Ost und West passen immer noch nicht zusammen! Warum eigentlich?

DDR-Sandmaennchen, Foto: Stefan Groß

Am 5. Februar  2018 übertraf die Anzahl der Jahre (28), Monate (2) und Tage (27), an denen die Berliner Mauer von den DDR-Deutschen durchbrochen und historisch abgeräumt wurde, den Zeitraum, in dem das am  Sonntag, den 13. August 1961, errichtete Bauwerk bestanden hatte.

Die Konstruktion zum Erhalt einer – von den Machtrealitäten des Ost-West-Konfliktes geschützten – banalen Utopie, kaschiert mit ideologischem Billigmaterial („antifaschistischer Schutzwall“, a.k.a. Antifaschuwa), verschwand am 9. November 1989 im historischen Orkus. Dessen ungeachtet scheint sie, beidseitig der einstigen Grenze beschworen von Deutschen sowie anderen Deutern der deutschen Geschichte und Gegenwart, bis dato im Begriff der „Mauer in den Köpfen“ als Gebilde fortzuexistieren. Was sind dabei Fakten, was ist daran Fiktion? Und warum beides zugleich?

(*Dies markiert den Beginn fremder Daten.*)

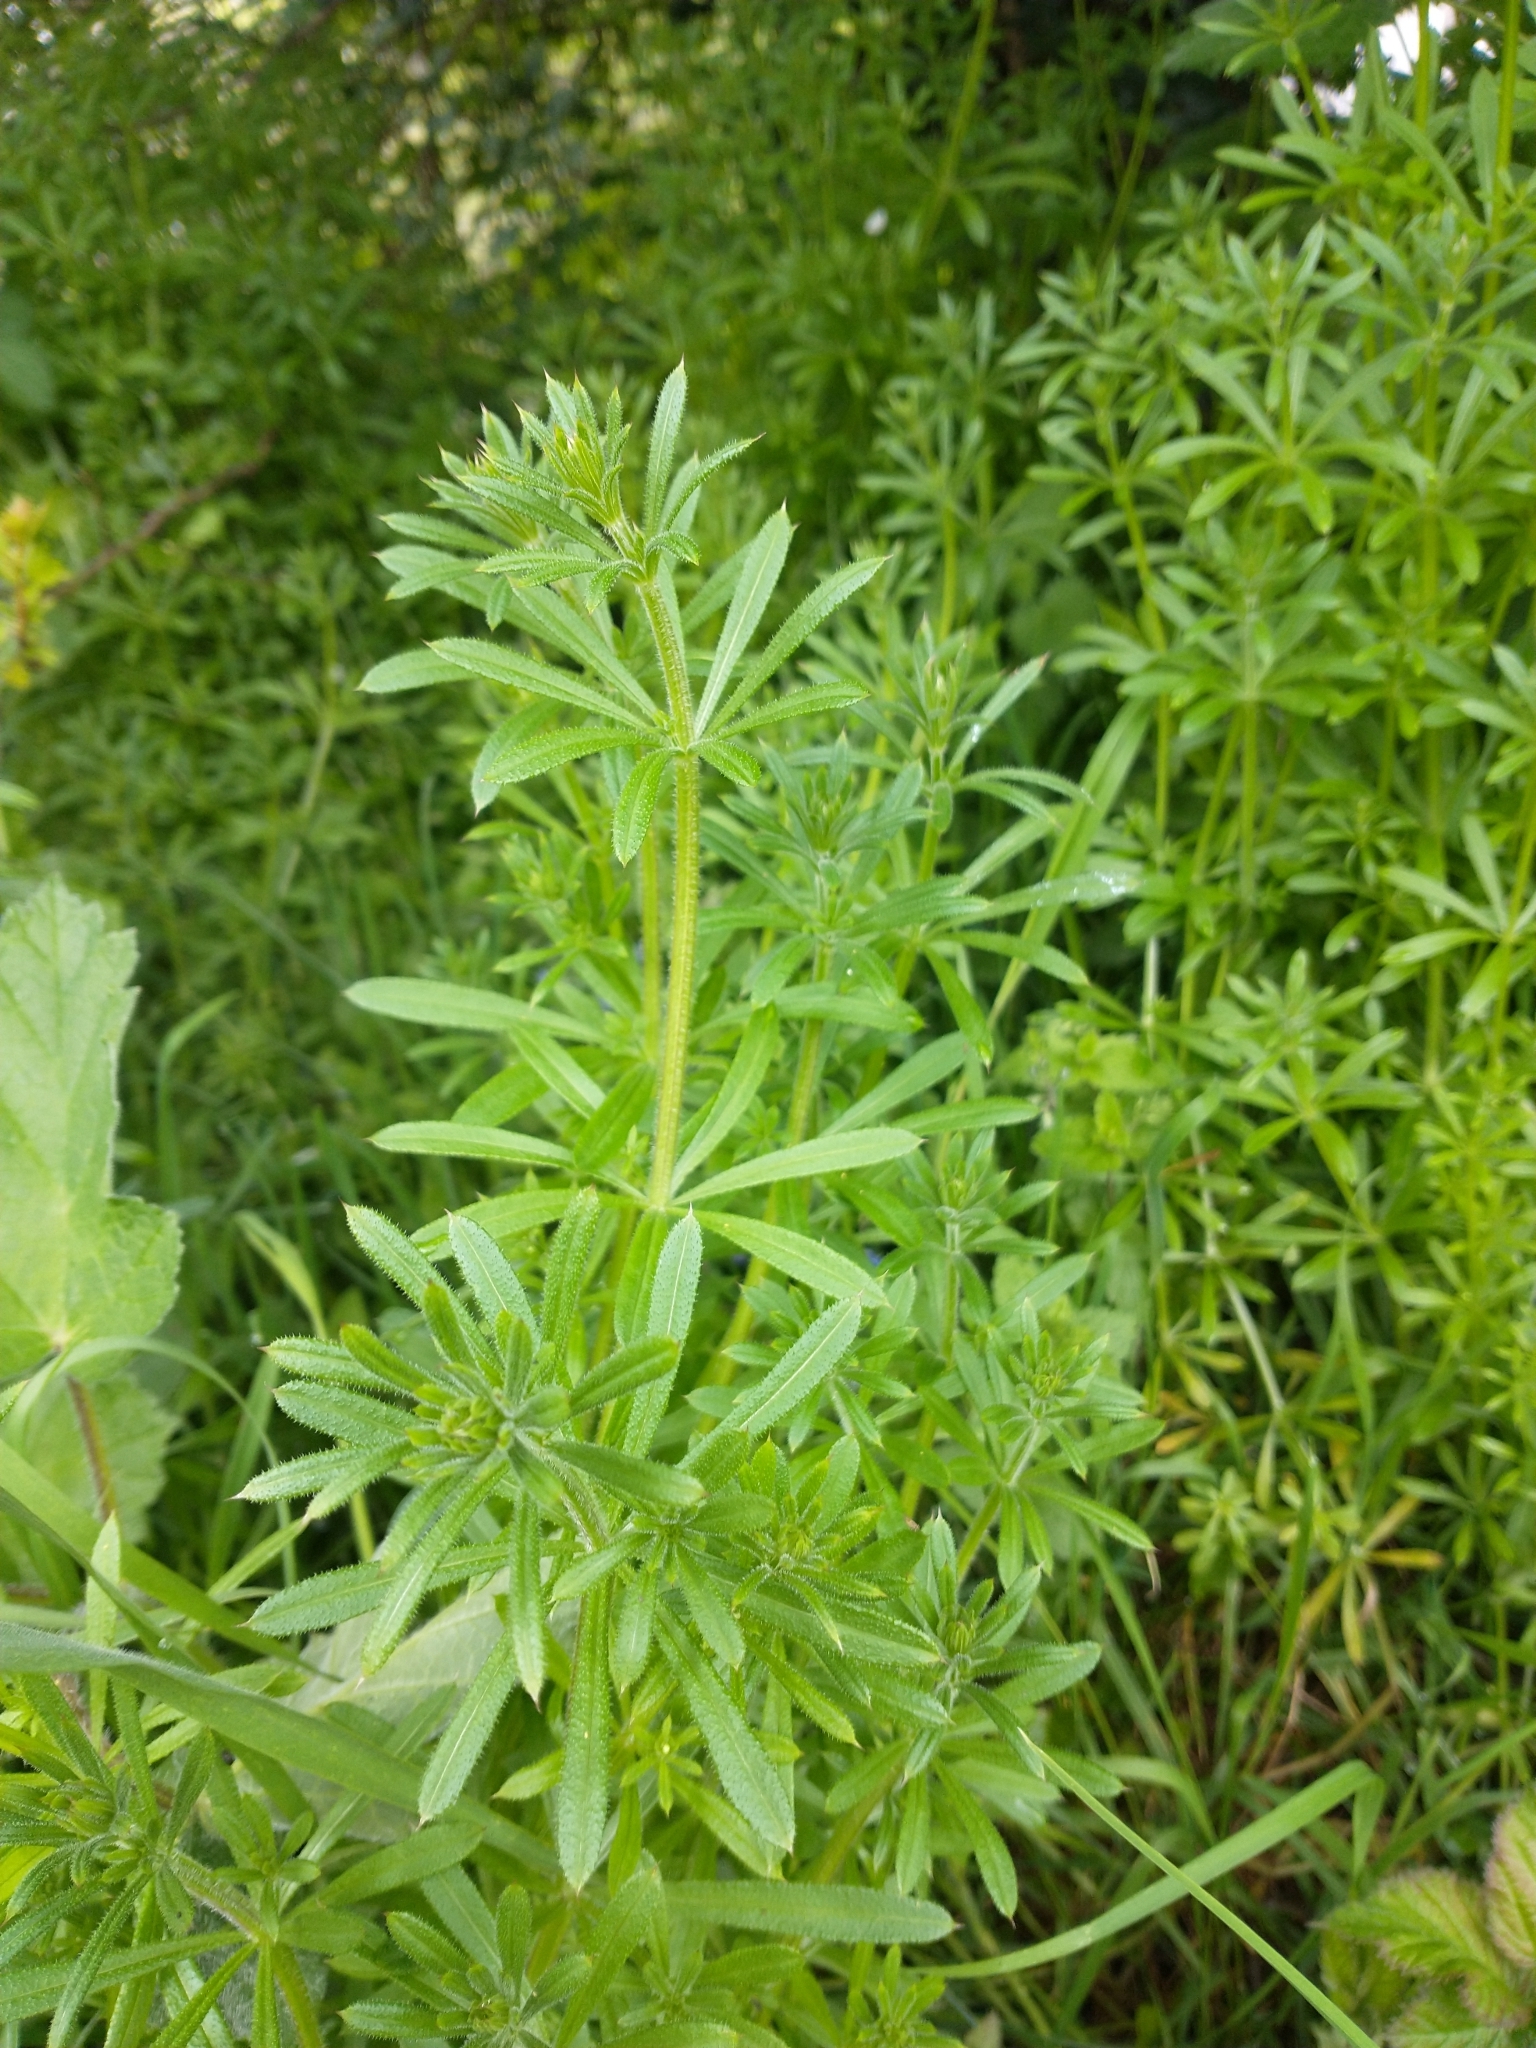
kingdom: Plantae
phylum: Tracheophyta
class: Magnoliopsida
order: Gentianales
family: Rubiaceae
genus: Galium
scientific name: Galium aparine
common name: Cleavers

Klar, den stets moralisch besorgten Auguren in den Medien fallen sogleich die Wahlergebnisse in den neuen Bundesländern ein. Erst das Auftauchen der NPD in einigen Landtagen, sodann das groteske Zwischenspiel der so genannten DVU  in Sachsen-Anhalt und in Brandenburg und zuletzt die Zwanzig-Prozent-Ergebnisse für die AfD in Sachsen und anderswo. Hinsichtlich der – derzeit anscheinend schwindenden – Erfolge der Mutationspartei PDS/Linkspartei/DieLinke hatte sich die mediale Hauptverwaltung der deutschen Politik bald gewöhnt. Die Linke ist bekanntlich links, genießt daher den Demokratiebonus und durfte von Anfang an in Brandenburg mitregieren. Sie gehört zu verlässlichen Kräften im „Kampf gegen rechts“, wird darum auch nicht mehr vom Verfassungsschutz beäugt. Man stört sich allenfalls an der Evidenz der Fakten, dass die AfD „im Osten“ ihre Wählerschaft aus dem „volatilen“, sprich unzuverlässigen Potenzial vor allem von der CDU, auch von der SPD, last but not least  der „Linken“, bezieht. Und klar, die Pegida-Protestierer, die gegen „Flüchtlinge“ auftretenden Demonstranten in Cottbus und sonstwo, finden keinen Geschmack an der aus dem Westen hereingetragenen Multikulti-Parole „Bunt statt braun“.Warum auch? Sie stehen unter westdeutschem Nazi-Verdacht. N.b.: Die Neonazis und deren Gewalttaten sollen hier nicht bagatellisiert werden.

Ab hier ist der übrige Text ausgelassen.